Le public bien présent aurait pu être plus nombreux, la faute à cette date placée un jeudi soir de l’Ascension, drôle d’idée du tourneur…Cela dit, la masse vivace de la salle a joui de chaque seconde de ce concert maîtrisé de bout en bout. Déjà, le son : Parfait, comme (presque) toujours dans cette salle mythique. Ensuite, le jeu des musiciens, réglé comme un coucou, a assuré une prestation digne des plus grands. Aucun couac ni problème technique ne sont venus gâcher la fête. Pourtant, Dieu sait que la musique d’Arena ne manque pas de chausse-trappes rythmiques ou harmoniques ! La palme revient à John Mitchell, guitariste harmonieux habité de mélodies efficaces et lyriques. Le nouveau Gilmour (Pink Floyd) ? le nouveau Rothery (Marillion) ? Assurément. Ce n’est pas pour rien que tous se l’arrachent dans le petit monde du rock progressif, en attendant que sa renommée dépasse ce microcosme, naturellement. Médaille d’argent à Paul Manzi, très à son aise dans l’interprétation de cette œuvre maîtresse pourtant exprimée jadis par Paul Wrightson. Mais le bonhomme est bon, très bon et il le sait. Ainsi, son charisme peut se déployer et personne, vraiment personne, dans la salle, n’aurait osé exprimer un regret face à cet état de fait. Après plus de vingt ans de carrière, Arena tient son meilleur chanteur. Il ne faudra pas le laisser filer !

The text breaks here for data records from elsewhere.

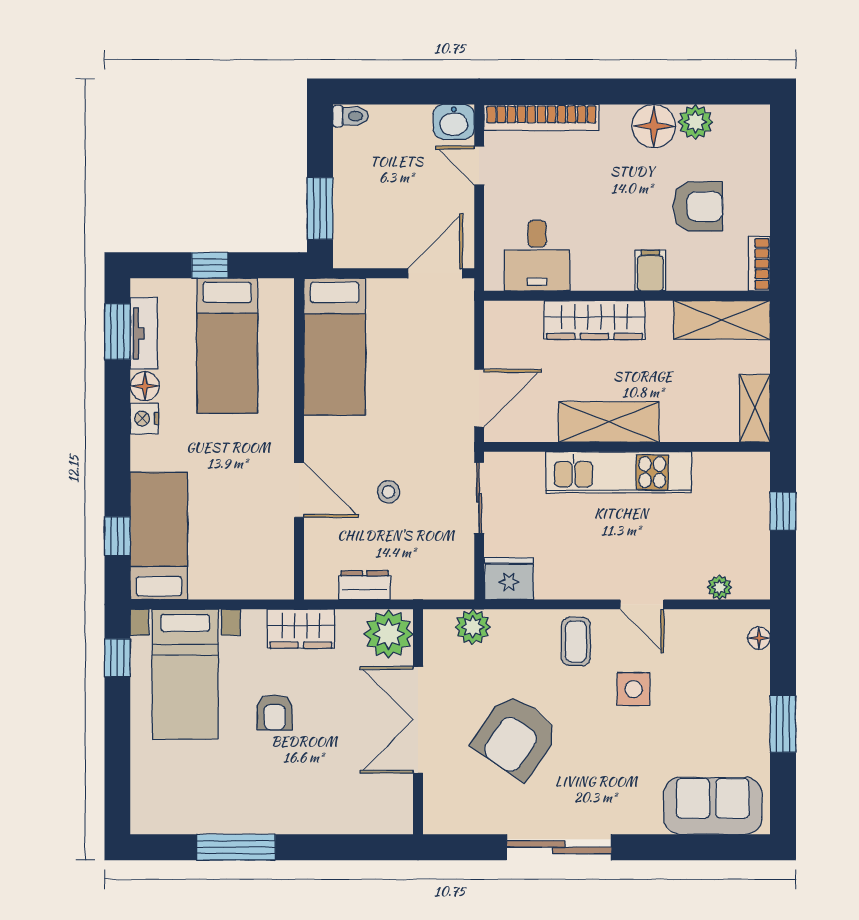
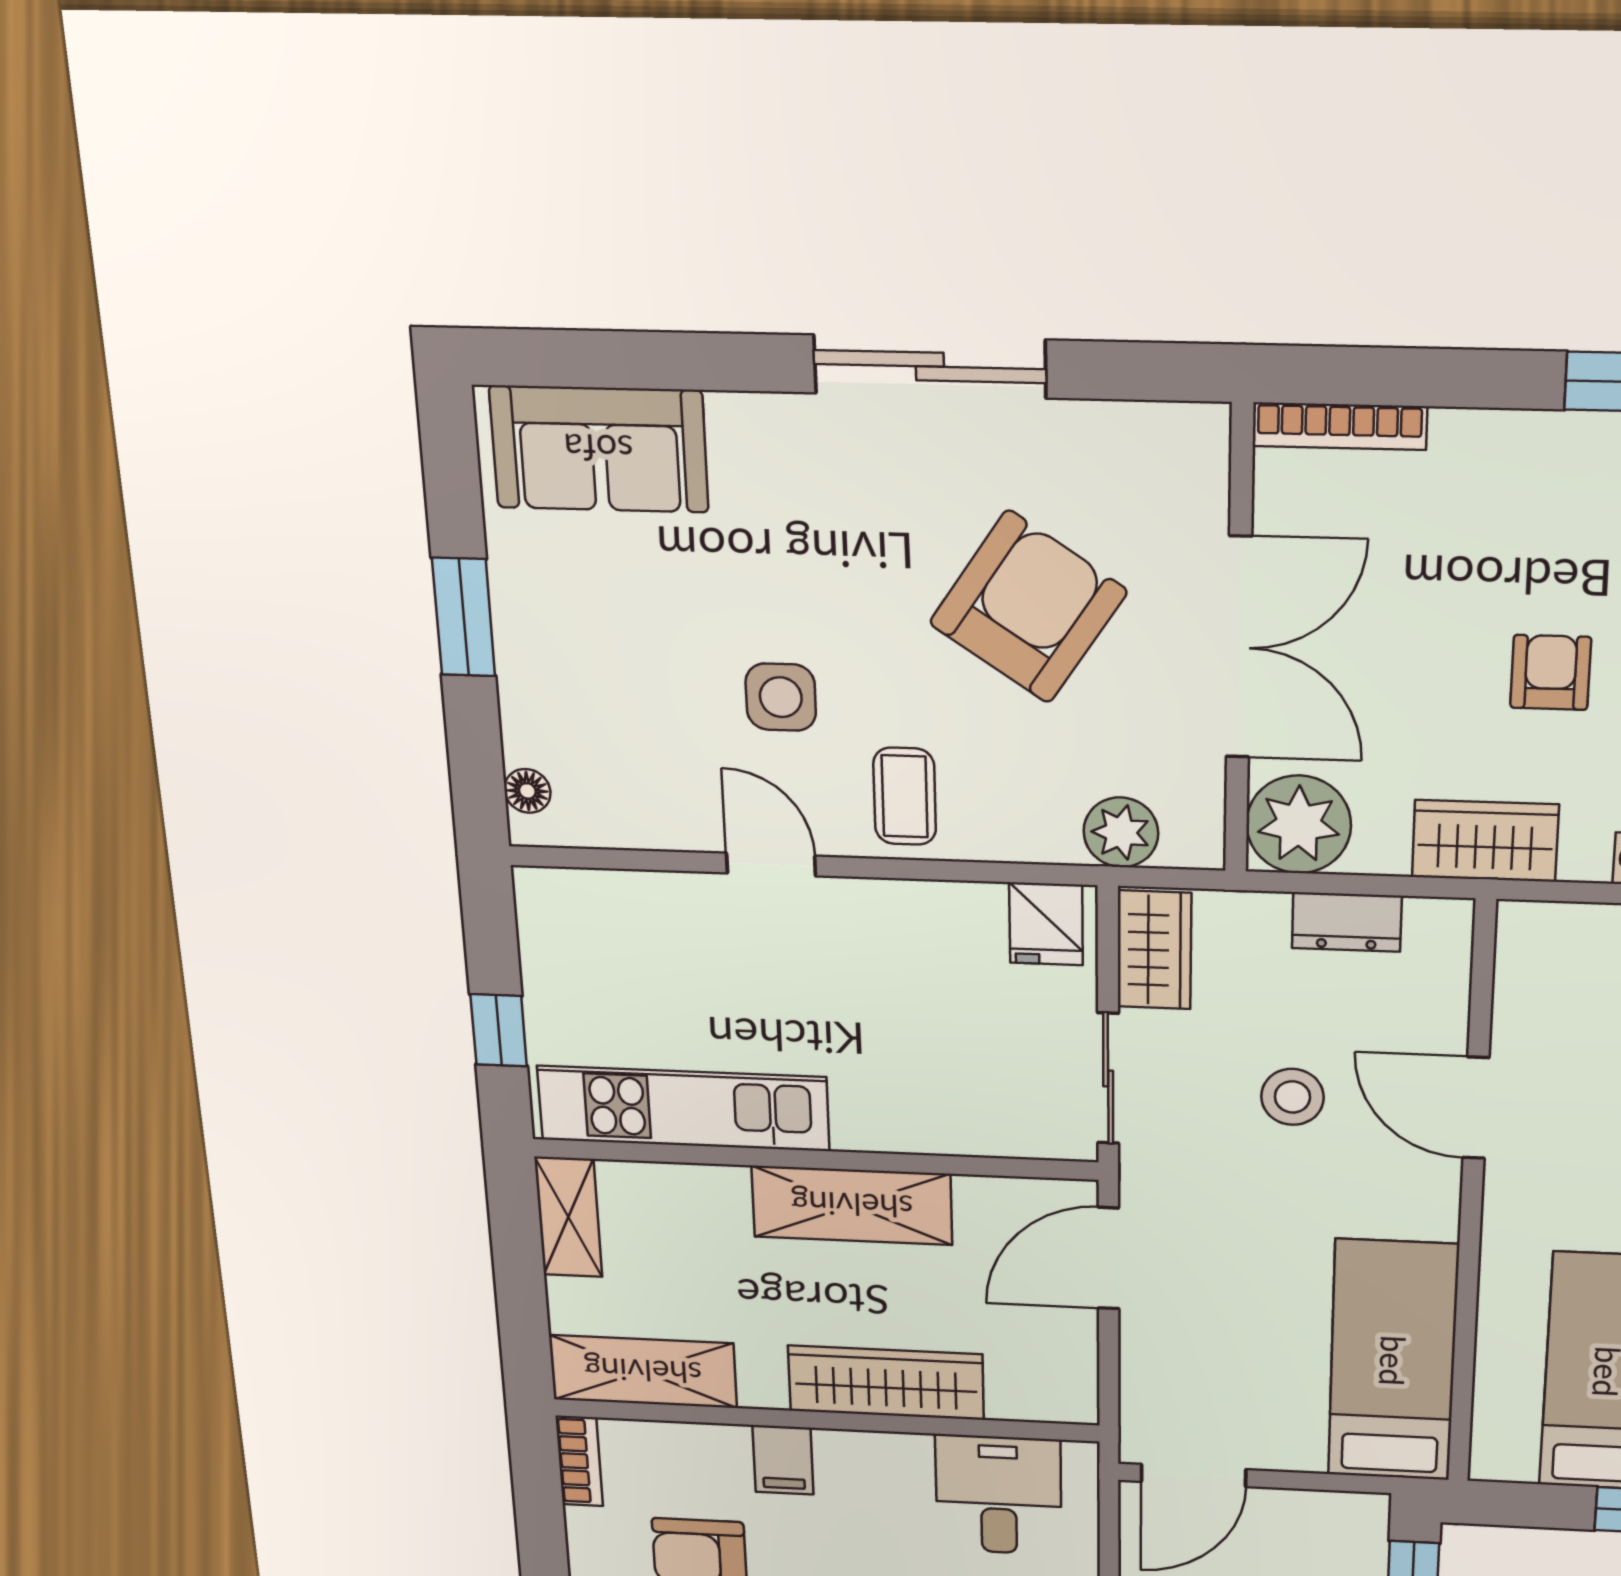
kitchen unit: (619, 472) -> (683, 1108), moved
stool: (389, 492) -> (1292, 1097), width x1.37, depth x1.37
wardrobe: (457, 567) -> (1154, 950), added
fridge: (509, 579) -> (1046, 924), width x0.72
plant: (720, 587) -> (615, 892), removed
bookcase: (374, 824) -> (1340, 426), added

L’intégralité de The Visitor a été exécutée avec une maestria indiscutable alors qu’ on pouvait craindre une baisse de régime. Que nenni. Arena a su puiser dans ses meilleurs albums (le premier, le second et The Seventh Degree of Separation) pour asseoir son statut de très bon groupe de scène. Plus deux inédits offerts en pâture à un public déjà conquis, un « Solomon » (toujours) d’anthologie, quelques rappels bien sentis et les deux heures sont passées aussi vite qu’une bière blanche par temps de canicule. Il semblerait qu’Arena ne fasse qu’entamer une seconde partie de carrière, revigorée par le sang neuf apporté par ces recrues essentielles. Pour cette incursion au pays de Friedrich Dürrenmatt, on n’a pas eu droit à La Visite de la vieille dame, ni même à La Panne. Romulus le Grand.